Cuba Set to Start its Immunization Campaign with Homegrown Vaccines

By Alejandra Garcia on May 3, 2021

photo: BioCubaFarma

At the beginning of the year, Cuba set out to immunize its population in record time with its own vaccines. This month, it will begin to fulfill that dream. The Health Ministry is already arranging the final details in its medical points network to start the first stage of mass immunization with the Abdala and Soberana 02 vaccines in Havana.

About 1.7 million people, including the elderly, doctors, children, and people with underlying diseases, will receive two doses of these vaccines, the first ones produced by a Latin American country to advance to Phase III of clinical trials.

Creating the conditions for Havana’s thousands of local healthcare centers has not been a simple task. There is a battalion of doctors, students of Medicine and other associated disciplines, teachers, and social organizations behind the project. They have watched over the needs of each facility, and they will be the ones to be present during the vaccination process, filling out information about the immunized people, watching over the possible adverse reactions.

Health workers have a huge burden on their shoulders. They have had to fight the pandemic without neglecting other essential health services; they have worked tirelessly to ensure that Cuba today boasts one of the best health indicators in the region; they have created Cuban vaccines, and today they are immersed in managing the vaccination process.

In mid-April, the president of the Provincial Defense Council (CDP) Luis Torres assured that the local authorities were focused on enabling each center with human resources and means, and guaranteeing that there will be no lack of equipment to refrigerate the vaccines.

Each medical point will receive about 80 citizens a day. Cuba is prepared like few nations worldwide to face a massive vaccination process such as the one that is about to take place. Decades ago it eradicated endemic diseases, such as polio, typhoid, yellow fever and malaria. “We have the essentials in place: organization and biotechnological development,” Torres said.

The months ahead are encouraging. While the world scrambles for a few vaccines and death tolls soar daily, Cuba is moving steadily toward immunizing its people. “No Cuban will be left unprotected,” Health Minister Jose Angel Portal has insisted many times over the past year, and so it will be.

*Entries provided:*
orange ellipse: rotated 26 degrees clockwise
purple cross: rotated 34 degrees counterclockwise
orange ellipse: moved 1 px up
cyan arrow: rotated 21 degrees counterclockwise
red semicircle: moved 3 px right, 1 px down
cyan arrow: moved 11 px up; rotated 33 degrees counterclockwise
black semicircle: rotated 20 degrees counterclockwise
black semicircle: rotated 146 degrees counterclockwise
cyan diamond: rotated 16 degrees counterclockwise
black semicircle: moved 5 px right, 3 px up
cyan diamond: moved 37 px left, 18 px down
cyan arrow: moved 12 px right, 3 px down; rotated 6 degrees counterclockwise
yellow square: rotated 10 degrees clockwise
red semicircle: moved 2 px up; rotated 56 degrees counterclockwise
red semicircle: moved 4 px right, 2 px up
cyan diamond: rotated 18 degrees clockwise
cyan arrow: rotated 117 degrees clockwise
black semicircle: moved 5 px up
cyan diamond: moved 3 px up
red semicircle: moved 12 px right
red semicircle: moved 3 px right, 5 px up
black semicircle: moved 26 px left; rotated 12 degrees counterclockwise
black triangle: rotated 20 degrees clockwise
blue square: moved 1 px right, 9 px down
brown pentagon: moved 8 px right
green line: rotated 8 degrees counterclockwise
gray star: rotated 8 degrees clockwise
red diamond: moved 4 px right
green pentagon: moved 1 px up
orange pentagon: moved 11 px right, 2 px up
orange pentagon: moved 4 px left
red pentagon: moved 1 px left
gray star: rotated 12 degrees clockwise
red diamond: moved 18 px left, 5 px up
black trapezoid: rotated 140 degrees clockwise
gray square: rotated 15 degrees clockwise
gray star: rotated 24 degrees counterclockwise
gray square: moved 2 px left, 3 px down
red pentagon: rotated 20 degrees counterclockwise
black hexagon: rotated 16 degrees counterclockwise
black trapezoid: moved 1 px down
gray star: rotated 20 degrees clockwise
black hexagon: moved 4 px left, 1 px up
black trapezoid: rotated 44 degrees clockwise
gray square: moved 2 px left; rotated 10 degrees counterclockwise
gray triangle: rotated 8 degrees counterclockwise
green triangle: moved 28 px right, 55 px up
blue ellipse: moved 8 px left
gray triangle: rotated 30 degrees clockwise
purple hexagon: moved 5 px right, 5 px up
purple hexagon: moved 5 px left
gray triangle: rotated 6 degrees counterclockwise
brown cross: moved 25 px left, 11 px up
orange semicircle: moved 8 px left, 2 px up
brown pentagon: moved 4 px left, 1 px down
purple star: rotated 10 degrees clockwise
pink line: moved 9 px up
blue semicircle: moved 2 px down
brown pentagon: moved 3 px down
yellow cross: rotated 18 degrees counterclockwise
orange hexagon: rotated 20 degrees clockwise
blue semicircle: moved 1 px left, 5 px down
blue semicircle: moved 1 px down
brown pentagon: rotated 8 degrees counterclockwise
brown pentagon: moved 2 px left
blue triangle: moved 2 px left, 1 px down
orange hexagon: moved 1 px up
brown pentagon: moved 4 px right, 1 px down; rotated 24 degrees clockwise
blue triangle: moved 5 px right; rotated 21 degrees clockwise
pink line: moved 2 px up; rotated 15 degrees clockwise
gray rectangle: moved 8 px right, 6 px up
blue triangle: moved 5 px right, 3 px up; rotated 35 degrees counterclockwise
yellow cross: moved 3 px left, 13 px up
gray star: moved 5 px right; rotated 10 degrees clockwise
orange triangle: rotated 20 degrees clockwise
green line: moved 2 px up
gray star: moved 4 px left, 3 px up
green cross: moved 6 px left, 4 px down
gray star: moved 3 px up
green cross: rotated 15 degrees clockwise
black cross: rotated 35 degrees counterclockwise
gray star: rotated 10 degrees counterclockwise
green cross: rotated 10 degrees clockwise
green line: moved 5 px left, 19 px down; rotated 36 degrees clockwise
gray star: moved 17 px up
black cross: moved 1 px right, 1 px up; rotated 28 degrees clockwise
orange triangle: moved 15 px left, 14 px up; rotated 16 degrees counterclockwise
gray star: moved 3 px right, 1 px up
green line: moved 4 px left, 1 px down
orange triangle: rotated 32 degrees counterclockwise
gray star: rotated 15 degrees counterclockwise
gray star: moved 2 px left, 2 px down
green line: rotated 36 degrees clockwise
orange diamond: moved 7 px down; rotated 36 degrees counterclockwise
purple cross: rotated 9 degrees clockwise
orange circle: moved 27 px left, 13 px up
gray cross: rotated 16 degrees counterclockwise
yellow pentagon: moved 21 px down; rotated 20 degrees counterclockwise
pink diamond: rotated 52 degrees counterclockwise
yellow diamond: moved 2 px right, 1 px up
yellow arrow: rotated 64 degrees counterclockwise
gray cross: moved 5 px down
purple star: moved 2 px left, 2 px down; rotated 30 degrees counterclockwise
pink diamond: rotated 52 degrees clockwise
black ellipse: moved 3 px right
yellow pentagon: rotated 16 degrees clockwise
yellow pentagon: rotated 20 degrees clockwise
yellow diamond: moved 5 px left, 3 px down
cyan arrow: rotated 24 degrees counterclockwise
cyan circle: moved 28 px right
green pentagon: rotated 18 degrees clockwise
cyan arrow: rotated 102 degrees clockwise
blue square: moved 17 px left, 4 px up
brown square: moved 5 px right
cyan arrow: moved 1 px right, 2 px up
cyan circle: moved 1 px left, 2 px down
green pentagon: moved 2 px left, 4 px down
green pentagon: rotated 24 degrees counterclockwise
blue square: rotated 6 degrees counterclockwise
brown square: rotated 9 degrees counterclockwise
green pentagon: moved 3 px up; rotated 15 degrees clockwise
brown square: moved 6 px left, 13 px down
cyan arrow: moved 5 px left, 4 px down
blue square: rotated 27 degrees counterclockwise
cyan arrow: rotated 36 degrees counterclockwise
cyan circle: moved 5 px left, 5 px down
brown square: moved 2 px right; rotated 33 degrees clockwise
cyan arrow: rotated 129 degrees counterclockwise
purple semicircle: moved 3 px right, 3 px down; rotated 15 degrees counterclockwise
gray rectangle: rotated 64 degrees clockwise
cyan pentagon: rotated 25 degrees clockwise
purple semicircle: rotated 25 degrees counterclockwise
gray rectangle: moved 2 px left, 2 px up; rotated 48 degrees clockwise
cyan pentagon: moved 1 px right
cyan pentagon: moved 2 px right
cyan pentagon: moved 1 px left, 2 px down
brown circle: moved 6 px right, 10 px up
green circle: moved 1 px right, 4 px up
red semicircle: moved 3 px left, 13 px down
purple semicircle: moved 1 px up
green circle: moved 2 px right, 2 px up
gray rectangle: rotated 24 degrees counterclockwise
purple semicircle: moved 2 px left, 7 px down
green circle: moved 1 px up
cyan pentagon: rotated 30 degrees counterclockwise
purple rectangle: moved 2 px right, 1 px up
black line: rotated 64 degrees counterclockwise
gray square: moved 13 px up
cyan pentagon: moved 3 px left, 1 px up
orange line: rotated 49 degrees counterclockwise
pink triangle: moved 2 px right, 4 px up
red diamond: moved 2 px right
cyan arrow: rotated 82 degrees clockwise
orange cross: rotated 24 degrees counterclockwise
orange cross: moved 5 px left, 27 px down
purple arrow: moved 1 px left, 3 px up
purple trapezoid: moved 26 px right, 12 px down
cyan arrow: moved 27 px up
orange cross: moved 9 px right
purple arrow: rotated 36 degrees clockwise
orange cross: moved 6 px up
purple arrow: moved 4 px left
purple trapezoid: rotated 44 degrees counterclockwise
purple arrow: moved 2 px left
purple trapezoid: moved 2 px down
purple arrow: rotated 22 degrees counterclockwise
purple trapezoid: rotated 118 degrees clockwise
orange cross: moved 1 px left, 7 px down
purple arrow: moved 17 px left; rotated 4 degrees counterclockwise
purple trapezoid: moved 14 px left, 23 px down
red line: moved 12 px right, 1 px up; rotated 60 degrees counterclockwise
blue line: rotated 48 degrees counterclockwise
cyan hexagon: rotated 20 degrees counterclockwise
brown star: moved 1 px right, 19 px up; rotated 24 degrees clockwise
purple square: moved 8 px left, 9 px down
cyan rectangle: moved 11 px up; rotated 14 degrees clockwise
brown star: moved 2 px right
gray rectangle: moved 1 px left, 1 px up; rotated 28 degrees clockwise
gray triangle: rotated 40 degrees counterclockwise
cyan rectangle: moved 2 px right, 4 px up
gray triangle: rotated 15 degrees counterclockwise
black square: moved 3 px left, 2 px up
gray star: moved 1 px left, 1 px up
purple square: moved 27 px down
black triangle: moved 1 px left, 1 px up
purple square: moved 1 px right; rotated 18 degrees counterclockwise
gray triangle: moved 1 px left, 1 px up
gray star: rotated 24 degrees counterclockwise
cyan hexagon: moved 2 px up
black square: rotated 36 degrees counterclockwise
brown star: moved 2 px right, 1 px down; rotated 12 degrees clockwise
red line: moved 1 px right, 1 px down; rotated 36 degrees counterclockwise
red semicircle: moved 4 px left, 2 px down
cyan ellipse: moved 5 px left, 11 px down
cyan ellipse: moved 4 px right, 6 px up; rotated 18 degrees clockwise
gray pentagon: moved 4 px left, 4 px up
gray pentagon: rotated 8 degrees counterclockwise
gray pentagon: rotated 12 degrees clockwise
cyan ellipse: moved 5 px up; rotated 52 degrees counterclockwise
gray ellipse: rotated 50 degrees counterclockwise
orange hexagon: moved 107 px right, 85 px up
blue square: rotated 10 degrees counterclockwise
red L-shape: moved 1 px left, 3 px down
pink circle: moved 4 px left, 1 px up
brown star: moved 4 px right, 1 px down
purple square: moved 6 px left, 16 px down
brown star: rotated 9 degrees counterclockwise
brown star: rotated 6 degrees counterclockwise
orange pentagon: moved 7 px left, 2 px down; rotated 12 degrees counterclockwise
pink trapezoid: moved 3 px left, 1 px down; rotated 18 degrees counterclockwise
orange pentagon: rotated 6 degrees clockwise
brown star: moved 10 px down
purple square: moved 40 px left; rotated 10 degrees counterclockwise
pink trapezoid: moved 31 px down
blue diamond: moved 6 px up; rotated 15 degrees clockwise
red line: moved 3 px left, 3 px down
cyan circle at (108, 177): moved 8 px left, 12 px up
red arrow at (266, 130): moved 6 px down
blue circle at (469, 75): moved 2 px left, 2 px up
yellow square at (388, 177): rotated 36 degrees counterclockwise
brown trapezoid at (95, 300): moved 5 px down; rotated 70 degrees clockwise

*Tasks to perform:*
1 - In the article on Cuba's vaccination campaign, rewrite the part that opens with the words "About 1.7 million" and closes with "of clinical trials.", changing "doses" to "shots".
2 - Go on with the article on Cuba's vaccination campaign from the point where it ends.
The rows have no connection to the article on Cuba's vaccination campaign.

*Answers to each task:*
1 -
About 1.7 million people, including the elderly, doctors, children, and people with underlying diseases, will receive two shots of these vaccines, the first ones produced by a Latin American country to advance to Phase III of clinical trials.

2 -
Although no country in the world has approved vaccine studies on children and adolescents, Cuba is already in the race to include them in the immunization process with the same priority as the elderly and people with chronic diseases.

Last week, the Center for Genetic Engineering and Biotechnology (CIGB) announced that the Cuban Abdala vaccine will be tested on children and adolescents as part of a study.

“Currently, we are in the final stages of study design for the pediatric population. We will not achieve herd immunity if we don’t vaccinate children. They get infected too, and they can develop severe symptoms of the disease,” CIGB Clinical Trials Department Chief Verena Muzio said.

“Can Cuba beat COVID with its homegrown vaccines?” was the question the prestigious journal Nature asked the Director-General of the state-owned Finlay Institute of Vaccines in Havana, where one of Cuba’s most advanced immunizers was created; Soberana 02. “The chances are good,” the expert answered

The US scientific journal considers it a miracle that Cuba, which has endured decades of trade blockades imposed by Washington, has developed not one, but five vaccines.

According to Verez, U.S. hostilities have given the Cuban people an independent streak, prompting them to create their own jab of COVID-19 instead of buying one or joining the international COVAX initiative, which aims to distribute the vaccines equitably in all countries.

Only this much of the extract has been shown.